Stern has noted, "The simultaneous movement of foregrounding special effects while backgrounding effects not recognised as special, corresponds to the structure and role of other forms of discourse in advance capitalist society. News, for example, is taken to be what is not routine" (see Kuhn, 1990: 69). In the process, technologies of domination, phasers, photons, force fields, etc., are naturalised. A legalistic language borrowed from a future U.N. is imposed on other species, through the handy technological gimmick that is known as the Universal Translator. And, Warp Speed acts as a rubicon differentiating civilised planets from "primitive" ones.

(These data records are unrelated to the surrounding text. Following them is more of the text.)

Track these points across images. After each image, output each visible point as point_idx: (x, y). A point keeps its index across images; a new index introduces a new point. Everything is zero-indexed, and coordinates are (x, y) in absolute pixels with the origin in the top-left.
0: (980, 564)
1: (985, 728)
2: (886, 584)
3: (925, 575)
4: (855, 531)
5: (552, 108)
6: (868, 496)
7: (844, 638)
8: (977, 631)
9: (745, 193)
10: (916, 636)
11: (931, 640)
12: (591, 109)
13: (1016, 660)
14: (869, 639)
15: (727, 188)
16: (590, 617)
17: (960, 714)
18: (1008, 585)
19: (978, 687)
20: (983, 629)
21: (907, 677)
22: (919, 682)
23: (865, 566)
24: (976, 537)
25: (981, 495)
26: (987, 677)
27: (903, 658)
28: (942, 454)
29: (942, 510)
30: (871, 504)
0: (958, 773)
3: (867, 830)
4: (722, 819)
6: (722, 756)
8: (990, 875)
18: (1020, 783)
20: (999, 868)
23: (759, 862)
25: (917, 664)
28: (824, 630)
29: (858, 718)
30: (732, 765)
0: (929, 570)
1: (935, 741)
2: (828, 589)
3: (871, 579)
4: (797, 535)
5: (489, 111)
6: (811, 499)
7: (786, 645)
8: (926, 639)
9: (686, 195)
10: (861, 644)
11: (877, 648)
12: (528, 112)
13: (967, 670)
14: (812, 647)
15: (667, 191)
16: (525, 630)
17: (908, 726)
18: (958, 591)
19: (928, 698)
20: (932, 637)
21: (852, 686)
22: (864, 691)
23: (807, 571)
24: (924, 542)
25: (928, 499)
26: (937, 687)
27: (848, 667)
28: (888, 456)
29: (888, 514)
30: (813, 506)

Many scholars have attempted to read radicalism into star Trek. Jenkins (1992) has made a great deal out of 'poaching', which is defined as a "sort of nomadism in which readers read intertextually, drawing on various texts and discourses in constructing and extending the original text" (Bernardi, 1998). But even he is careful to point out that these resistant readings of many Trekkies, "ultimately fits within the ideology of the overall series". Or as David Morley puts it: "The message is 'structured in dominance', by the preferred reading" (ibid. p 149). The famous 'nomadic poaching' of ST fans may turn out to be no more fruitful than the medieval pastime of counting the number of angels that could fit on a pin top.

And finally…

To the disinterested outsider, the whole Star Trek saga may seem a tad infantile. There is some truth in this. Dieter Lenzen (1989) warns us that the status of adulthood is disappearing, "a phenomenon brought about by an expansion of childlike aspects in all spheres of our culture". This expansion contains a mythological element as it involves the deification of childhood and a corresponding acceleration of the apocalyptic element in our culture. I would like to suggest here that this infantilization is a direct attack on the working class, an attempt to pacify and domesticated us. The truth of the matter is that series such as Star Trek have been extremely successful in this process of infantilization.

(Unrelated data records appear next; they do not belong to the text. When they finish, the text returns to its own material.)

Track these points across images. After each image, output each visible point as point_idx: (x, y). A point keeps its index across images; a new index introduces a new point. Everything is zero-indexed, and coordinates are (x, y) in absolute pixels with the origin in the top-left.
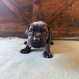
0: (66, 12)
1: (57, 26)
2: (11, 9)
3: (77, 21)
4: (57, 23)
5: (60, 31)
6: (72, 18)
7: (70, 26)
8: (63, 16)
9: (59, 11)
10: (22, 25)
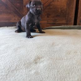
0: (53, 3)
1: (46, 16)
2: (3, 1)
3: (63, 12)
4: (46, 14)
5: (49, 21)
6: (59, 9)
7: (57, 16)
8: (51, 7)
9: (47, 2)
10: (14, 16)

To the devoted insider (the uncritical Trekki), Star Trek is akin to a Levi-Straussian "machine for the suppression of time". It provides certainty and hope, warmth and security. It provides Anderson's imagined community. This aspect of Star Trek is also completely anti-working class as it involves de-memorization and se-politicisation.

To the critical Trekkician (who is simultaneously inside and outside the myth), Star Trek is bourgeois mystification, as fascinating as it is repulsive. It mythologizes by distorting the past, entrenches by reifying the present, and seduces by desiring the future. However, its continuing appeal also reflects certain real needs and shortcomings that capital denies the majority of people in society. Radical critique must therefore demystify the past Star Trek continuously distorts, de-reify contemporary bourgeois relationships Star Trek suppresses and imagine a future superior to the fluffy capitalism it offers.